Chávez wurde soeben wiedergewählt mit mehr als 60 Prozent, "eine Niederlage für den Teufel", sagte der Sieger mit Blick nach Washington. Und manch revolutionshungriger Linker im Ausland ist versucht, in der Leitfigur der Bolivarischen Revolution einen neuen Hoffnungsträger zu sehen. Als einer der größten Erdölexporteure der Welt schwimmt Venezuela im Geld - im Gegensatz zu seinen linken Partnern auf dem Subkontinent. Mit den Exporterträgen kann Chávez seine sozialen Vorhaben finanzieren, und die US-Regierung der unangenehmen Wahrheit nicht aus dem Weg gehen, dass US-Amerikaner mir ihren Dollars einen Teil der Revolutionsprogramme bezahlen. 2005 importierten die USA immerhin venezolanisches Erdöl im Wert von 28 Milliarden Dollar. Gemeinsam mit Saudi-Arabien ist Venezuela nach Kanada und Mexiko damit der drittgrößte US-Öllieferant.

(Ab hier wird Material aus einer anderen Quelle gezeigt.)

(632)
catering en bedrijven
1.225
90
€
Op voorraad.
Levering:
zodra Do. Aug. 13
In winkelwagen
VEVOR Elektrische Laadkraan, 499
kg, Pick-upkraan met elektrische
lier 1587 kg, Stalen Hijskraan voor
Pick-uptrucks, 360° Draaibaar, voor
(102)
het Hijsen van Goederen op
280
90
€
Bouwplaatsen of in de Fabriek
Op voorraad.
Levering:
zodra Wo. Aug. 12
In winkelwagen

Im April 2002 unterstützte die Regierung Bush einen Putschversuch gegen Chávez. Das hat nicht funktioniert. Jetzt ist nicht mehr so klar, was die USA gegen diesen Präsidenten noch tun können, der es fast zu genießen scheint, einen so mächtigen Feind zu haben. Der Council on Foreign Relations, Think Tank der außenpolitischen Elite, legte nach Chávez´ erneutem Wahlsieg Anfang Dezember Empfehlungen vor: Bush solle die Sprüche aus Venezuela weitgehend ignorieren und Kooperation anbieten. Das ist bisher noch nicht passiert: George Bush gratulierte lieber dem neugewählten Präsidenten von Ecuador zum Wahlsieg. Dabei unterscheidet sich Rafael Correa nicht allzu viel von Chávez hinsichtlich seiner sozialen Pläne und der Betonung nationaler Unabhängigkeit.

Einfach eine Mauer bauen

Zu Beginn der Ära Bush galten die USA als Supermacht Nummer Eins, inzwischen muss man Abstriche machen. Die verfehlte Irak-Politik und die Arroganz der Washingtoner Administration kosten Prestige und Einfluss. Auch im "Hinterhof", wo Regierungen regionale Bündnisse schließen und auf Souveränität bestehen. Dieser Prozess muss nun gemanagt werden. Zugleich bleibt weiter abzuwarten, was "links sein" konkret bedeutet bei den lateinamerikanischen Präsidenten. Für die meisten US-Bürger spielt - obwohl aus Südamerika neben den Afroamerikanern die größte Minoritätsgruppe stammt - der Kontinent südlich des Rio Grande eine untergeordnete Rolle und veranlasst höchstens zu der Parole: Wenn zu viele einwandern wollen aus dem Süden, dann baut man halt eine Mauer an der Grenze.